--- Aim ---
Continue the explanation of RTSP streaming, adaptive streaming and progressive download from where it stops.

--- Extract ---

In my last post I talked about the history of multi-bitrate streaming and how we got from RTSP and HTTP streaming back to HTTP download as the primary media web distribution mechanism. In this post we’ll take a closer look at how adaptive streaming differs from traditional streaming (i.e. RTSP) and plain progressive download.
Let’s start by first taking a look at RTSP as an example of a traditional streaming protocol. RTSP is defined as a stateful protocol. This means that from the first time a client connects to the streaming server until the time it disconnects from the streaming server, the server keeps track of a client’s state. The client communicates its state to the server by issuing it commands such as PLAY, PAUSE or TEARDOWN (the first two are obvious; the last one is used to disconnect from the server and close the streaming session).
Once a session between the client and the server has been established, the server begins sending down the media as a steady stream of small packets (the format of these packets is known as RTP). The size of a typical RTP packet is 1452 bytes, which means that in a video stream encoded at 1 Mbps each packet only carries roughly about 11 msec of video. In RTSP the packets can be trasmitted either over UDP or TCP transports – the latter is preferred in cases where firewalls or proxies block UDP packets, but can also lead to increased latency (TCP packets get re-sent until received).

--- Data block ---
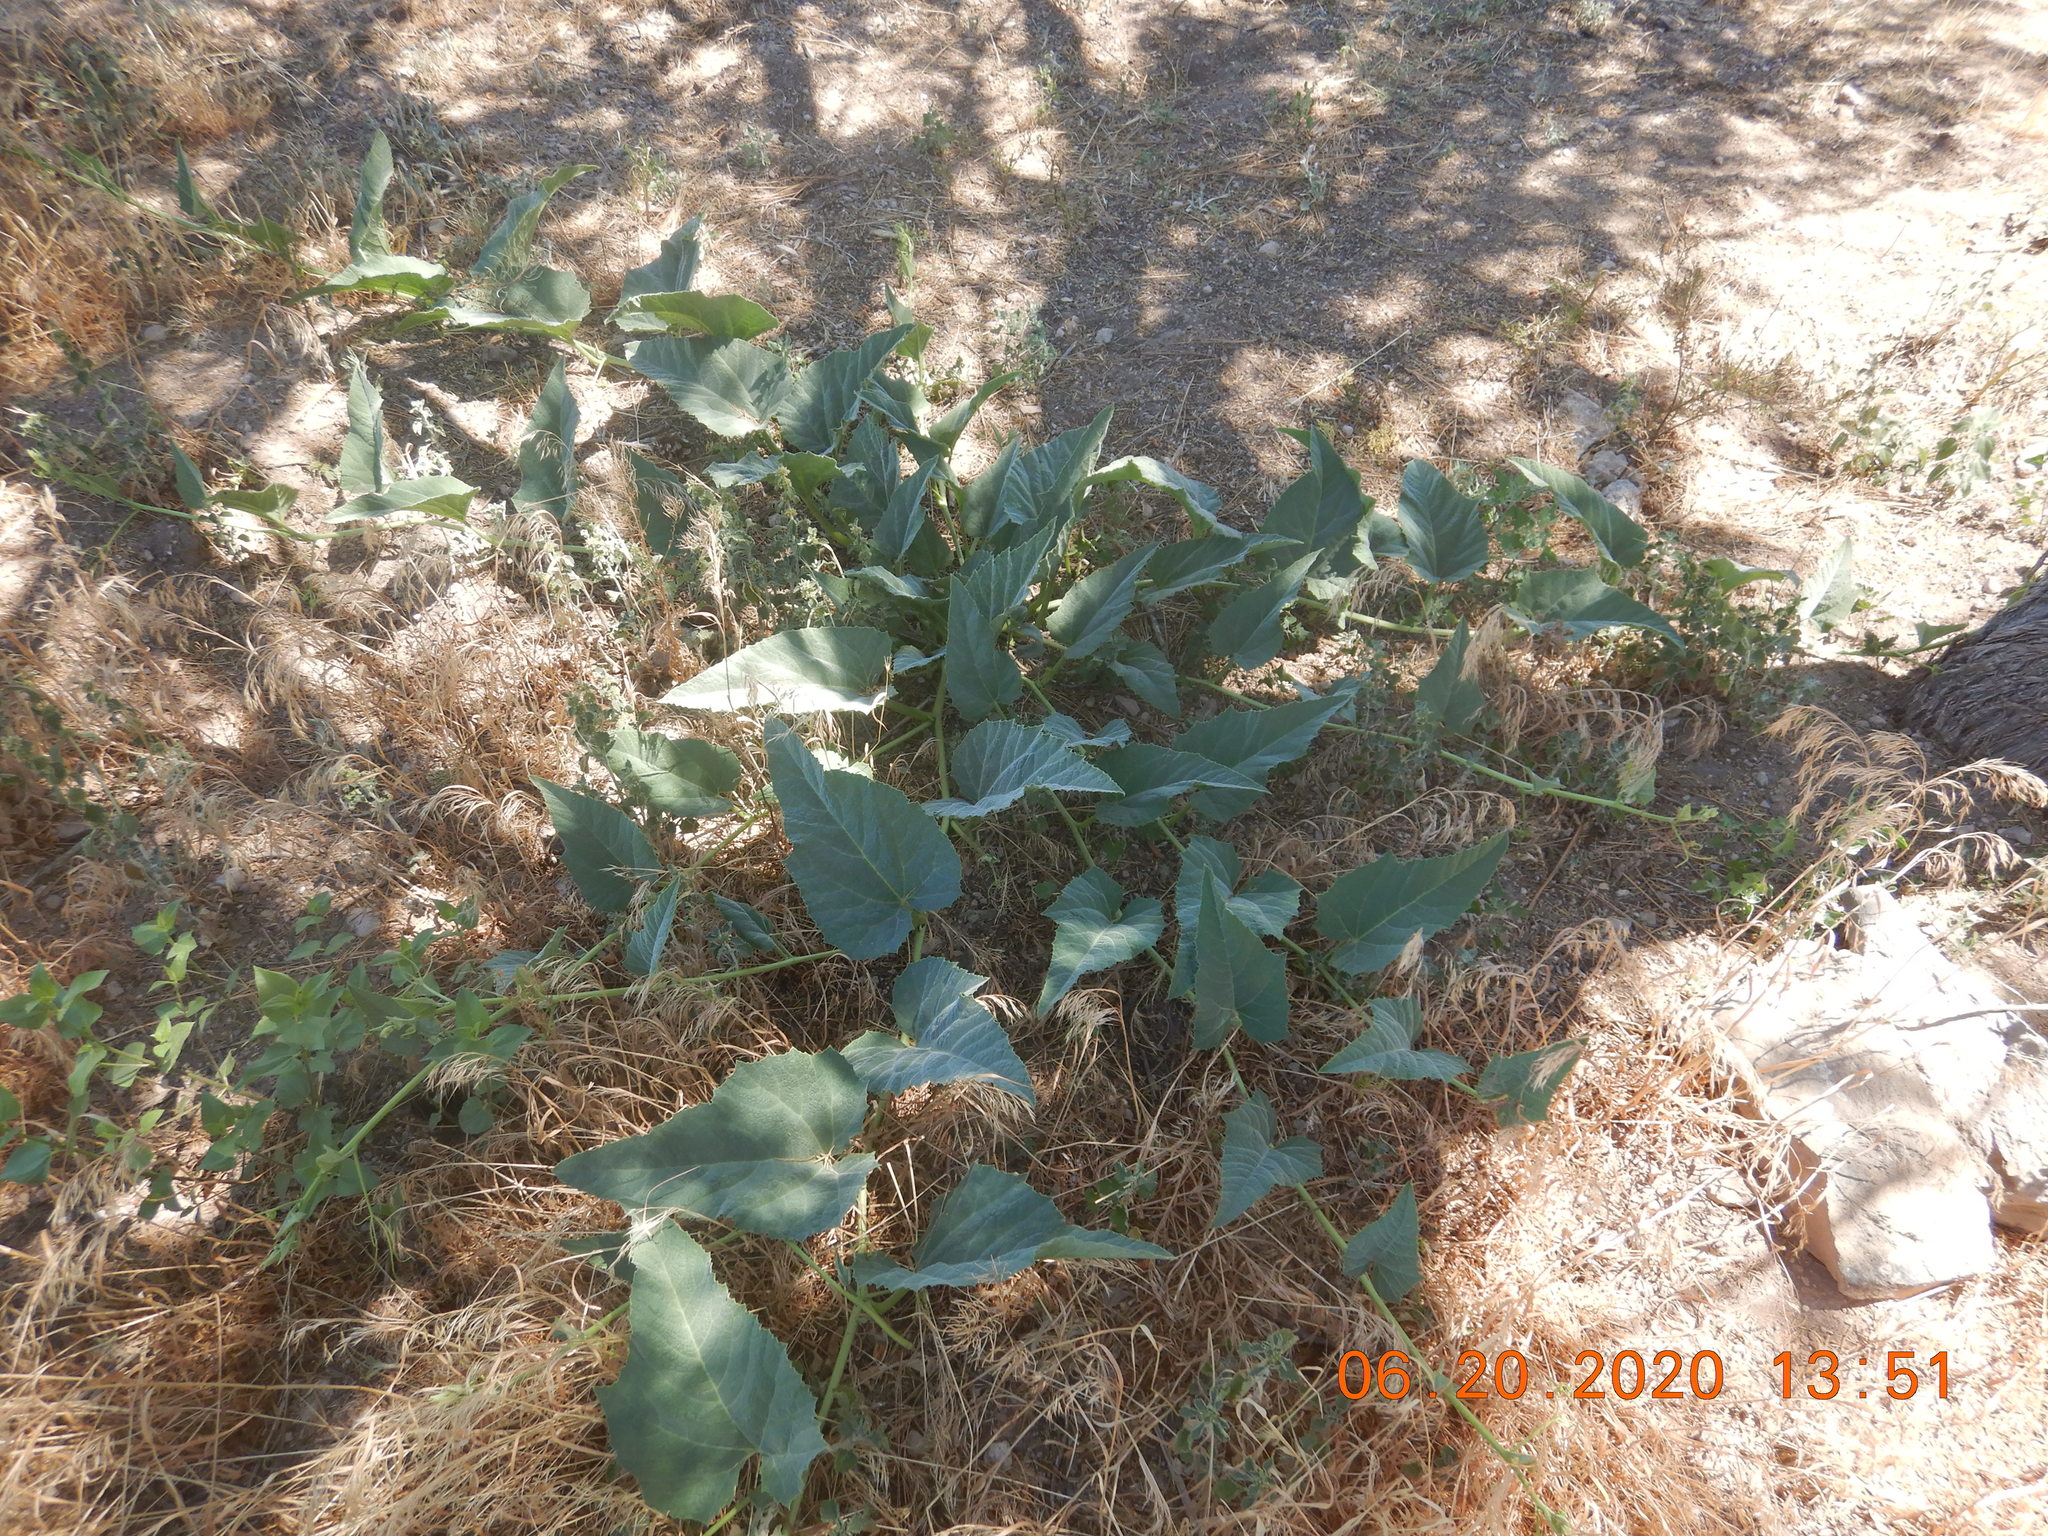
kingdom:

--- Result of this task ---
An HTTP protocol, on the other hand, is known as a stateless protocol. If an HTTP client requests some data, the server will respond by sending down the data, but it won’t remember the client or its state. Every HTTP request is handled as a completely standalone one-time session.
Windows Media Services supports streaming over both RTSP and HTTP. Now, you may ask yourself, “But if HTTP is a stateless protocol, how can it be used for streaming?” WMS uses a modified version of HTTP known as MS-WMSP, which uses standard HTTP for transfer of data and messages but also maintains session states, thus effectively turning it into a streaming protocol like RTSP/TCP. Windows Media Services has also supported RTSP streaming since 2003 (9 Series), over both UDP and TCP. Its implementation of the protocol is publicly documented as MS-RTSP.
The important things to remember about traditional streaming protocols like RTSP and WMS-HTTP is that:
- The server sends the data packets to the client at a real-time rate only - that is the bit rate at which the media is encoded (i.e. a 500 kbps encoded video is streamed to the client at approx. 500 kbps)
- The server only sends ahead enough data packets to fill the client buffer. The client buffer is typically between 1 and 10 seconds (WMP and Silverlight default buffer length is 5 seconds). This means that if you pause a streamed video and wait 10 minutes – still only ~5 seconds of video will have downloaded to your client in that time.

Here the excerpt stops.